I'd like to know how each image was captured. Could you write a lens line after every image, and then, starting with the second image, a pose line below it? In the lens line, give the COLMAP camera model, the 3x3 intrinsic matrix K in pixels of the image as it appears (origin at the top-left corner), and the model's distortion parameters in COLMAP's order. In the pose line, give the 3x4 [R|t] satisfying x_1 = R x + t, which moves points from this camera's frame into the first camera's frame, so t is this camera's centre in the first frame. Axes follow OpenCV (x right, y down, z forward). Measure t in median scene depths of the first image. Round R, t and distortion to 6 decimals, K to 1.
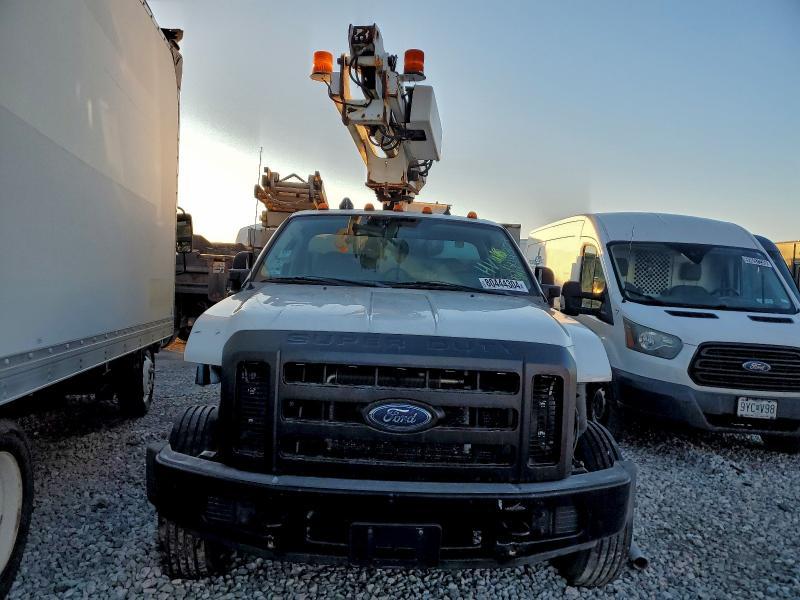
lens RADIAL K [[621.7, 0, 400.0], [0, 621.7, 300.0], [0, 0, 1]] dist [0.028124, -0.009878]
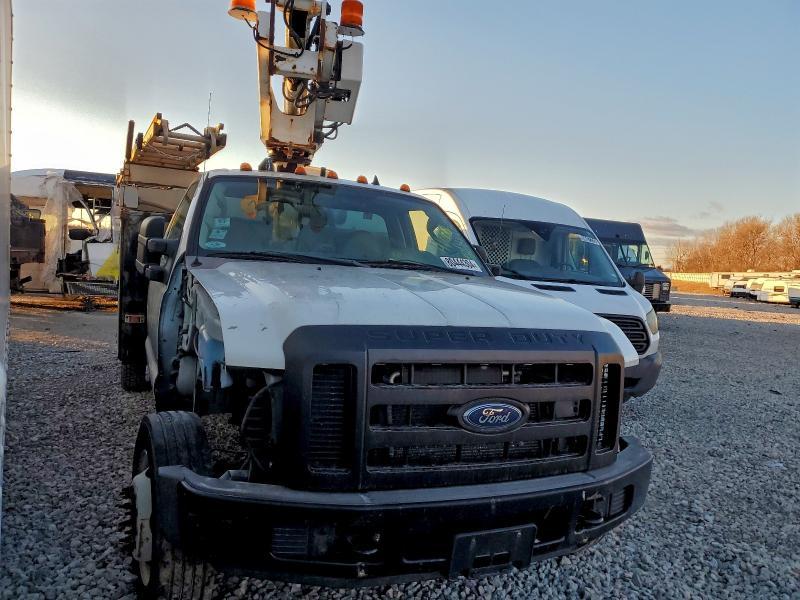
lens RADIAL K [[621.7, 0, 400.0], [0, 621.7, 300.0], [0, 0, 1]] dist [0.028124, -0.009878]
pose [[0.927406, -0.006989, 0.373991, -0.299458], [-0.016402, 0.998104, 0.059325, -0.024814], [-0.373697, -0.061153, 0.925533, 0.124393]]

Task details.
Everything in the material except the pictures should be restated word for word.

Written response.
I'd like to know how each image was captured. Could you write a lens line after every image, and then, starting with the second image, a pose line below it? In the lens line, give the COLMAP camera model, the 3x3 intrinsic matrix K in pixels of the image as it appears (origin at the top-left corner), and the model's distortion parameters in COLMAP's order. In the pose line, give the 3x4 [R|t] satisfying x_1 = R x + t, which moves points from this camera's frame into the first camera's frame, so t is this camera's centre in the first frame. Axes follow OpenCV (x right, y down, z forward). Measure t in median scene depths of the first image. Round R, t and distortion to 6 decimals, K to 1.
lens RADIAL K [[621.7, 0, 400.0], [0, 621.7, 300.0], [0, 0, 1]] dist [0.028124, -0.009878]
lens RADIAL K [[621.7, 0, 400.0], [0, 621.7, 300.0], [0, 0, 1]] dist [0.028124, -0.009878]
pose [[0.927406, -0.006989, 0.373991, -0.299458], [-0.016402, 0.998104, 0.059325, -0.024814], [-0.373697, -0.061153, 0.925533, 0.124393]]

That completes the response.